Asked to create “something engaging about the arts, business and innovation for KIN Global” by KIN Co-founder and Executive Director Rob Wolcott nine years ago, I was delighted to develop the first Etudes for Innovation (Opus 1) in 2008. Looking back, it is gratifying to think of the many Grammy, Emmy, and Tony Award-winners and nominees that have graced our stage over the last nine years, along with rising stars for whom it is only a matter of time before they make their mark. It's been an honor to write and direct all nine Etudes concerts, which have been performed in Evanston at Northwestern University and the Nichols Concert Hall, in Chicago at the Art Institute and the Lyric Opera, in Miami Beach at the Frank Gehry-designed New World Center in Miami Beach, as well as other venues around the world.
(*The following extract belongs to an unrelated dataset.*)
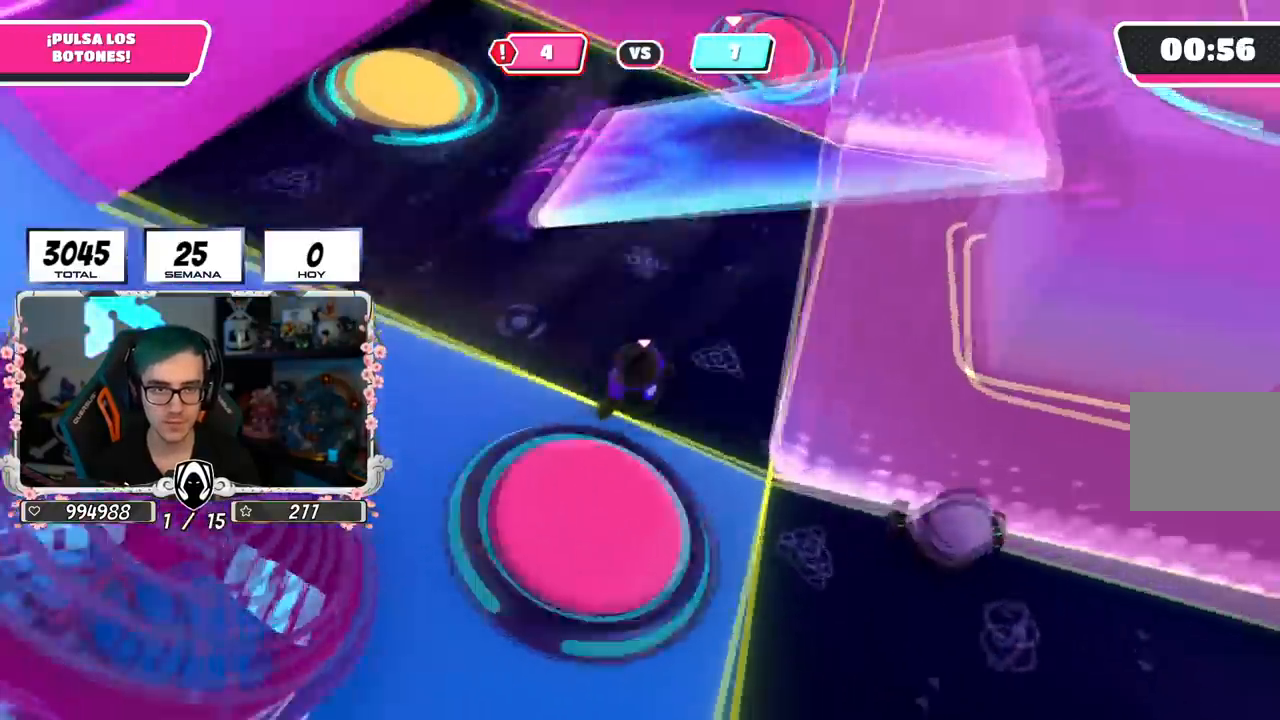
{"buttons": [], "left_stick": "up", "right_stick": "center", "events": [[384, "left_stick", "up"], [384, "right_stick", "down"], [484, "right_stick", "center"]]}
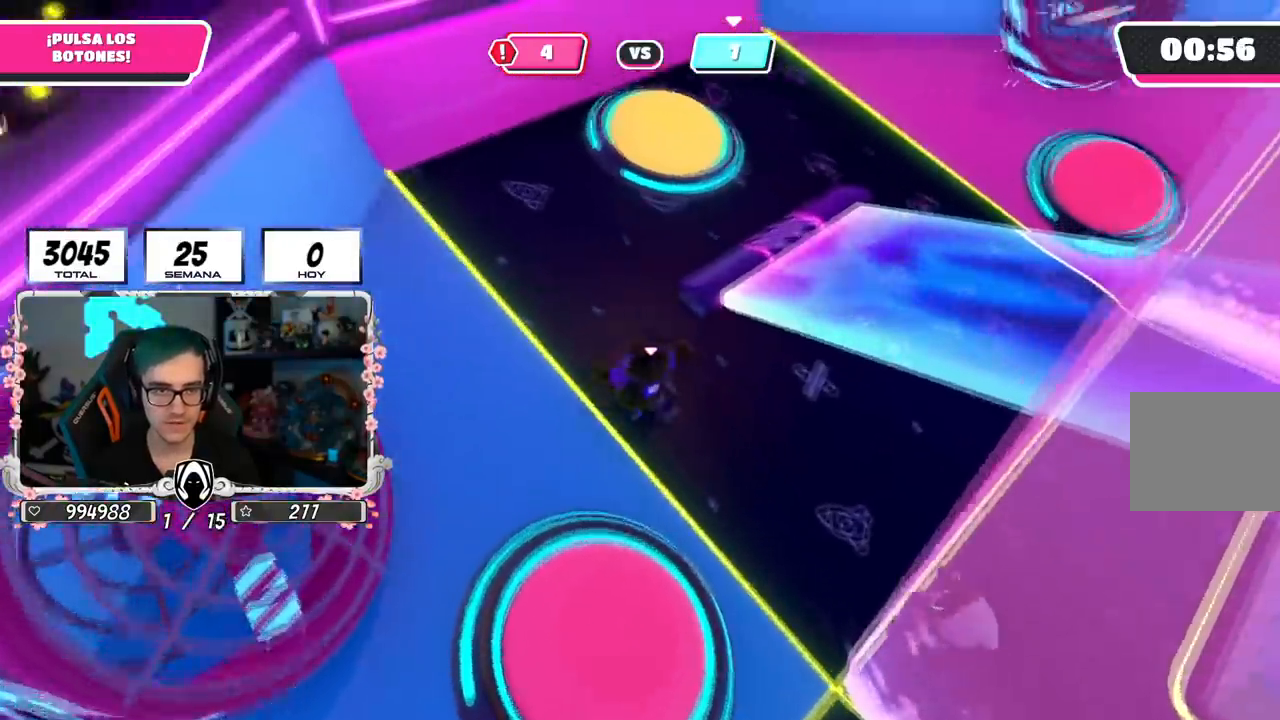
{"buttons": ["SQUARE"], "left_stick": "up-right", "right_stick": "center", "events": [[251, "CROSS", "down"], [434, "CROSS", "up"], [451, "SQUARE", "down"], [501, "left_stick", "up-right"]]}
What I value most, though, is that it is fun. It is fun to develop the program with Rob, who is also my co-host. It is fun to work with such a diverse and talented group of artists. It is fun to prove how the arts really can inform disciplines beyond the arts. Simply put, it’s a great gig.
As always, Etudes Opus 9 complemented the theme of the KIN Global conference, which for 2017 was Foresight. The concert explored the foresight that propelled innovation in everything from jazz, film, choral music and brass ensembles to duets, conservatory fellowships and the evolution of the harp.
Our program began with jazz virtuosi exploring the challenge of seamlessly alternating between two radically different “grooves"—which is also an essential skill in business when multiple strategies must be simultaneously executed at varying rates of speed and acceleration.
We “went to the movies" with a case study of producer Merian C. Cooper’s astonishing, foresight-filled breakthroughs that made 1933’s King Kong a classic for the ages. Cooper's visionary work is still relevant to contemporary filmmakers. His multi-dimensional approach to problem-solving, coupled with an ability to harness the creativity of his team to produce pioneering work, is an inspiration to leaders and executives today.
The duet Sonic Escape demonstrated a skill critical to every successful business: an astute awareness of how to maximize the value of a team’s compensating strengths vis-á-vis its limitations—in this case violin and flute.
Foresight in technology was demonstrated in a segment on the emergence of the harp as a full-blown member of the orchestra. Innovations in the instrument's complex pedal tuning system were demonstrated by Marguerite Lynn Williams, an alumna of the New World Symphony’s visionary Fellowship Program.
Opus 9 showcased the Chicago Children's Choir, one of the nation’s finest youth ensembles, whose repertoire includes compositions by its own teenaged members. The etude for business is about the importance for organizations to commit to providing the kinds of supportive environments that help young talent flourish.
Given the physical configuration of this year’s venue, Nichols Auditorium—which has a deeply recessed balcony whose back rows are invisible to those on the main floor—I arranged a doubly-scored, antiphonal-styled rendition of Fanfare for the Common Man. A triumphant classic by one of America’s most forward-thinking composers, Aaron Copland, it celebrates innovation as something integral to the creation of a better future for all.
Rob Wolcott joins me in extending heartfelt thanks to the entire team for making Etudes for Innovation Opus 9 a "win-win" for artists and delegates alike.